Here is a view of the moon setting from the Fall River Road in Rocky Mountain National Park – the aspen were just starting to pop colors.
Tech Specs: Canon 6D, Canon EF400mm f/5.6L USM lens, ISO 1250, 1/3200 sec., f/11. Image date was September 19, 2016.
I captured this view of Orion on the morning of September 12, 2016 from my backyard. Betelgeuse (red star in the upper left) and Rigel (bright star on the lower right) really stand out in this image. The actual size of these stars is utterly amazing! Here they are compared to our own Sun (radius):
- Betelgeuse 510,300,000 miles
- Rigel 33,730,000 miles
- Sun 432,700 miles
If you replaced our Sun with Betelgeuse, the surface of Betelgeuse would extend past the asteroid belt, this would effectively swallow up Mercury, Venus, Earth and Mars.

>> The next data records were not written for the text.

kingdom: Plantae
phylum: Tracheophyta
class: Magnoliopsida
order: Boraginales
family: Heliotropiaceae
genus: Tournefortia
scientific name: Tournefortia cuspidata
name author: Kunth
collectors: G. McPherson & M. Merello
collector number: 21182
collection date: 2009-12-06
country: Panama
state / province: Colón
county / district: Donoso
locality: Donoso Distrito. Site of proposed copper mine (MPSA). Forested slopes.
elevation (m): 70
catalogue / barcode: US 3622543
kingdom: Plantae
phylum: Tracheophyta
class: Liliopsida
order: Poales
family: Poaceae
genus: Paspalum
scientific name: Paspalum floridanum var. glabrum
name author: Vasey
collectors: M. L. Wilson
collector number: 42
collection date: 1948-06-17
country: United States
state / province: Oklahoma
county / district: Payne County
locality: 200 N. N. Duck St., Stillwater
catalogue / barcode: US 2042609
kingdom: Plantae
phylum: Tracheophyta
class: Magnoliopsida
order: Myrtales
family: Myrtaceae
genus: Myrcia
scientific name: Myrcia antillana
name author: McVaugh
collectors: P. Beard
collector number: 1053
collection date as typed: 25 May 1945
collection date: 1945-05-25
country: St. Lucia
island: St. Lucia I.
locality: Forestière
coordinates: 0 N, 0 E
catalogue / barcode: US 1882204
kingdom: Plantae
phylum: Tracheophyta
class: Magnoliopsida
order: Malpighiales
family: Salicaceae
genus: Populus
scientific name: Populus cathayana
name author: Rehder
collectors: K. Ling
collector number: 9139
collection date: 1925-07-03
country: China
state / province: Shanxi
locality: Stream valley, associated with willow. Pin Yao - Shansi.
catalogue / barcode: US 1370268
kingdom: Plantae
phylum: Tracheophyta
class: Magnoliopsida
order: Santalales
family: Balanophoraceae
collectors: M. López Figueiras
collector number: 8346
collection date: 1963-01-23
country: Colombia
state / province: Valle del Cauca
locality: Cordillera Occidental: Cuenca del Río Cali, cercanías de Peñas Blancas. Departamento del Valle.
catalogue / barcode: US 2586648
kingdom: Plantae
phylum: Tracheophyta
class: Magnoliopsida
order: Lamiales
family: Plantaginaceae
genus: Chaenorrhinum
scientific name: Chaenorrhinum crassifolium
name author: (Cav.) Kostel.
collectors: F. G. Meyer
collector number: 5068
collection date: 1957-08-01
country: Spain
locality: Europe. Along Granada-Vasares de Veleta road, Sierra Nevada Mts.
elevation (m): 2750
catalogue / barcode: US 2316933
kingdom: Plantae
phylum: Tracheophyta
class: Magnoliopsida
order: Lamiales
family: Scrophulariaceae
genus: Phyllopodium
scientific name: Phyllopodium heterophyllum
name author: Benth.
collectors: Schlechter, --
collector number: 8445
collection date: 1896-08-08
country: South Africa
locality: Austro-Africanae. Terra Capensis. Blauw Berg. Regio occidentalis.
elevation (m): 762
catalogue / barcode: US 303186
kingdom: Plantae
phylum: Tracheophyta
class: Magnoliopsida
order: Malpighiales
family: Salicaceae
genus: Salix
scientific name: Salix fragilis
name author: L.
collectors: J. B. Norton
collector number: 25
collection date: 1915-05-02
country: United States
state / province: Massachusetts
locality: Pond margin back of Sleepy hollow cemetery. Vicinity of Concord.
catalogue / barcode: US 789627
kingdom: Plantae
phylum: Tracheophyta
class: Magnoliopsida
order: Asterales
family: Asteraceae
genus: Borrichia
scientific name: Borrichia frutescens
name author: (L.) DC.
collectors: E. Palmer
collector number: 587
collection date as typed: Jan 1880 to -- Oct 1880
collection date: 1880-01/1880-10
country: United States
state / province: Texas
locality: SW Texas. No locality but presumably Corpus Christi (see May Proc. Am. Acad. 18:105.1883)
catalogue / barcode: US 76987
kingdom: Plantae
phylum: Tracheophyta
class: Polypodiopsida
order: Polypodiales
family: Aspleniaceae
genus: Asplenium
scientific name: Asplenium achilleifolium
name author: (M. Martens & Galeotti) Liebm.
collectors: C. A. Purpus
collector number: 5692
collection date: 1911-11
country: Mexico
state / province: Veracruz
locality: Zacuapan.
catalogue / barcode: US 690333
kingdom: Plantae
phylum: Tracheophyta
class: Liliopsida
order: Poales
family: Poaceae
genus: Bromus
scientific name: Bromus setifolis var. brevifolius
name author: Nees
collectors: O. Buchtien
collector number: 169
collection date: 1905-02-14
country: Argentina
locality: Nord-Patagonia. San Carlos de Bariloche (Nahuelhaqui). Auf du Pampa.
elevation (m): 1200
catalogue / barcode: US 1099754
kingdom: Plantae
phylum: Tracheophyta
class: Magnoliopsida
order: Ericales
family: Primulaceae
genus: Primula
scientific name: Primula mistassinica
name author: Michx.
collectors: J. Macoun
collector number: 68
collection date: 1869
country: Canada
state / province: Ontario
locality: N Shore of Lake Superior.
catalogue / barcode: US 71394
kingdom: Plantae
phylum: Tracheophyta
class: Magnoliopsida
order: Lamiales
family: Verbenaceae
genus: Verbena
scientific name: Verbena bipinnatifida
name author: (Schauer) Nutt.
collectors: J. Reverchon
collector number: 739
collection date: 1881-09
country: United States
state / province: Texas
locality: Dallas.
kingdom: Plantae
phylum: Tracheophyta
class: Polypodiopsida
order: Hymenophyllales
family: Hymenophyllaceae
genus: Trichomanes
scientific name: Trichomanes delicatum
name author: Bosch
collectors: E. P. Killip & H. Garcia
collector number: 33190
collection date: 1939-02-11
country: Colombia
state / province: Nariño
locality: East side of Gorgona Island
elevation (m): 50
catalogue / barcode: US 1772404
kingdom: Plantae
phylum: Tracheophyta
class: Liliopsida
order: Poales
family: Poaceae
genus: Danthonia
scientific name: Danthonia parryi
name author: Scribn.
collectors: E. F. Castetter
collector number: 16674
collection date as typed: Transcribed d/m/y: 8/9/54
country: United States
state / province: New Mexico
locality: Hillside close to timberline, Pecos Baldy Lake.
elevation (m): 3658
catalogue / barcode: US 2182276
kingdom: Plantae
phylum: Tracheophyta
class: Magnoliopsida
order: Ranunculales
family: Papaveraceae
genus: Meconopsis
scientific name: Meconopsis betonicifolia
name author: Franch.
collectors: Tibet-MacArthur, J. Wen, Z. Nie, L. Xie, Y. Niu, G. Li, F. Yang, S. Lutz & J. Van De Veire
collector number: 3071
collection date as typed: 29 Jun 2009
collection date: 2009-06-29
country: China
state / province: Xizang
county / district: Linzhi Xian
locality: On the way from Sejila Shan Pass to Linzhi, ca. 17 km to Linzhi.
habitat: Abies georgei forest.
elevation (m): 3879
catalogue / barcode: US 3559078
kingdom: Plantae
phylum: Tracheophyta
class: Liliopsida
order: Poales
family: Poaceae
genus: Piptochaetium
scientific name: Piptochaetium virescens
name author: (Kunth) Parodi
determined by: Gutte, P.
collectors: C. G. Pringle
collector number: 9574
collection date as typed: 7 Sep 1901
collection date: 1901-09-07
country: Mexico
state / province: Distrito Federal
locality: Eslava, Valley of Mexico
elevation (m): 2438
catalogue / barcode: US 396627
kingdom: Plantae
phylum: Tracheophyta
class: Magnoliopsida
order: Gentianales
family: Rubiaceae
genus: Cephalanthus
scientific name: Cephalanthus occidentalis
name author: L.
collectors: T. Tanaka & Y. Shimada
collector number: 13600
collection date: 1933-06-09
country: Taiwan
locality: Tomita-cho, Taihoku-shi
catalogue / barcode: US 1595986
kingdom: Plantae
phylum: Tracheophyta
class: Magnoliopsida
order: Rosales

Tech Specs: Canon 6D, Canon EF70-200mm f/2.8L USM lens, tripod mounted. Three photostitched images at ISO 3200, 6 seconds, f/2.8 and 70mm. Star filter was used on the end of the lens to add diffraction spikes. Imaging date was September 12, 2016.
The “jeweled scimitar” is formed after the first quarter moon when the sun highlights the eastern facing slopes of Montes Jura. This mountain range is on the northwestern section of Sinus Iridum which itself is in the northwestern area of Mare Imbrium.
Tech Specs: Canon 6D, Meade LX90 12” telescope, best 300 frames of 1500 frames, stacked and stretched in Registax. Imaging date: September 12, 2016.
Here is a triplet of galaxies often referred to as the Draco Trio, NGC 5985, NGC 5982 and NGC 5981. The grouping includes the edge-on barred spiral galaxy, NGC 5981, on the right. The elliptical galaxy NGC 5982 in the center. The last, NGC 5985 is a beautiful face on barred spiral galaxy, on the left. These galaxies are about 100 million light years away.
Tech Specs: This image is composed of 60 x 15 second images at ISO 3200 with additional dark and bias frames. Equipment included a Meade LX90 12” telescope, Antares Focal Reducer, and Canon 6D camera. Imaging was done on September 1, 2016.
I found two different Astronomy Pictures of the Day for this trio:
Here is a full view of the constellation Canis Major and the star Sirius taken early on the morning of September 12, 2016 at Hickory Run State Park in Pennsylvania. This shot also includes two bright Messier objects, M41 (The Little Beehive) located to the lower right of Sirius, and M47 (open cluster) on the left edge of the image.
Tech Specs: Canon 6D, Canon EF70-200mm f/2.8L USM lens, tripod mounted. Three image panorama at ISO 3200, 6 seconds, f/2.8 and 70mm. Star filter was used on the end of the lens to add diffraction spikes.